• Problem requirements
The data must be given again exactly as written, with all images omitted.
------------------------------------------------
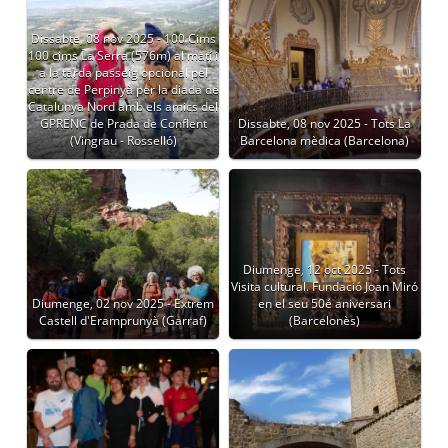
Dissabte, 08 nov 2025 - 100 Cims
100 cims La Serra (576m) al matí i
a la tarda passeig opcional pel
centre de Perpinyà per la diada de
Catalunya Nord amb els amics del
GPRENC de Prada de Conflent
Dissabte, 08 nov 2025 - Tots La
(Vingrau - Rosselló)
Barcelona mèdica (Barcelona)
Diumenge, 12 oct 2025 - Tots
Visita cultural. Fundació Joan Miró
Diumenge, 02 nov 2025 - Extrem
en el seu 50é aniversari
Castell d'Eramprunyà (Garraf)
(Barcelonès)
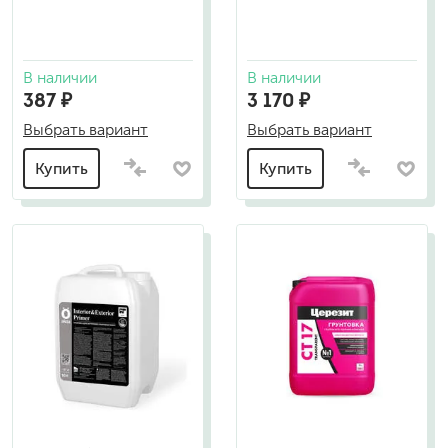
В наличии
В наличии
387 ₽
3 170 ₽
Выбрать вариант
Выбрать вариант
Купить
Купить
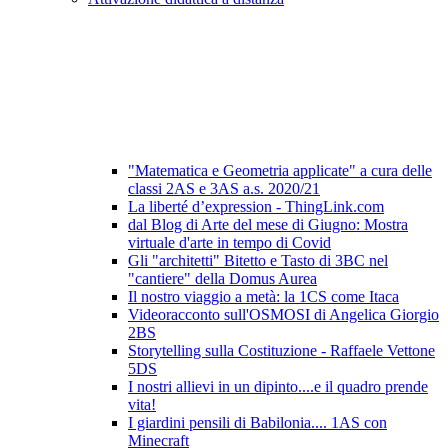
"Matematica e Geometria applicate" a cura delle
classi 2AS e 3AS a.s. 2020/21
La liberté d’expression - ThingLink.com
dal Blog di Arte del mese di Giugno: Mostra
virtuale d'arte in tempo di Covid
Gli "architetti" Bitetto e Tasto di 3BC nel
"cantiere" della Domus Aurea
Il nostro viaggio a metà: la 1CS come Itaca
Videoracconto sull'OSMOSI di Angelica Giorgio
2BS
Storytelling sulla Costituzione - Raffaele Vettone
5DS
I nostri allievi in un dipinto....e il quadro prende
vita!
I giardini pensili di Babilonia.... 1AS con
Minecraft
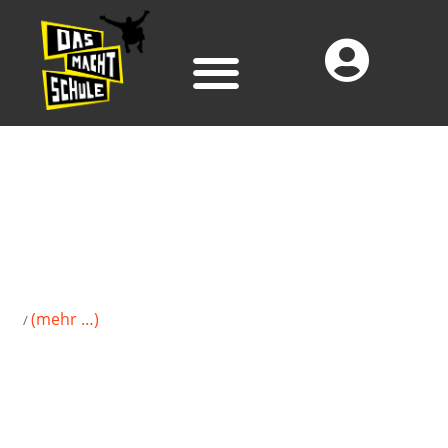
(mehr …)
/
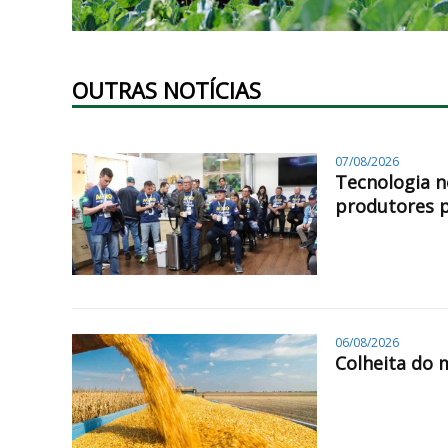
OUTRAS NOTÍCIAS
07/08/2026
Tecnologia n
produtores 
06/08/2026
Colheita do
------------------------------------------------
• Answer box
Dissabte, 08 nov 2025 - 100 Cims
100 cims La Serra (576m) al matí i
a la tarda passeig opcional pel
centre de Perpinyà per la diada de
Catalunya Nord amb els amics del
GPRENC de Prada de Conflent
Dissabte, 08 nov 2025 - Tots La
(Vingrau - Rosselló)
Barcelona mèdica (Barcelona)
Diumenge, 12 oct 2025 - Tots
Visita cultural. Fundació Joan Miró
Diumenge, 02 nov 2025 - Extrem
en el seu 50é aniversari
Castell d'Eramprunyà (Garraf)
(Barcelonès)
В наличии
В наличии
387 ₽
3 170 ₽
Выбрать вариант
Выбрать вариант
Купить
Купить
"Matematica e Geometria applicate" a cura delle
classi 2AS e 3AS a.s. 2020/21
La liberté d’expression - ThingLink.com
dal Blog di Arte del mese di Giugno: Mostra
virtuale d'arte in tempo di Covid
Gli "architetti" Bitetto e Tasto di 3BC nel
"cantiere" della Domus Aurea
Il nostro viaggio a metà: la 1CS come Itaca
Videoracconto sull'OSMOSI di Angelica Giorgio
2BS
Storytelling sulla Costituzione - Raffaele Vettone
5DS
I nostri allievi in un dipinto....e il quadro prende
vita!
I giardini pensili di Babilonia.... 1AS con
Minecraft
(mehr …)
/
OUTRAS NOTÍCIAS
07/08/2026
Tecnologia n
produtores 
06/08/2026
Colheita do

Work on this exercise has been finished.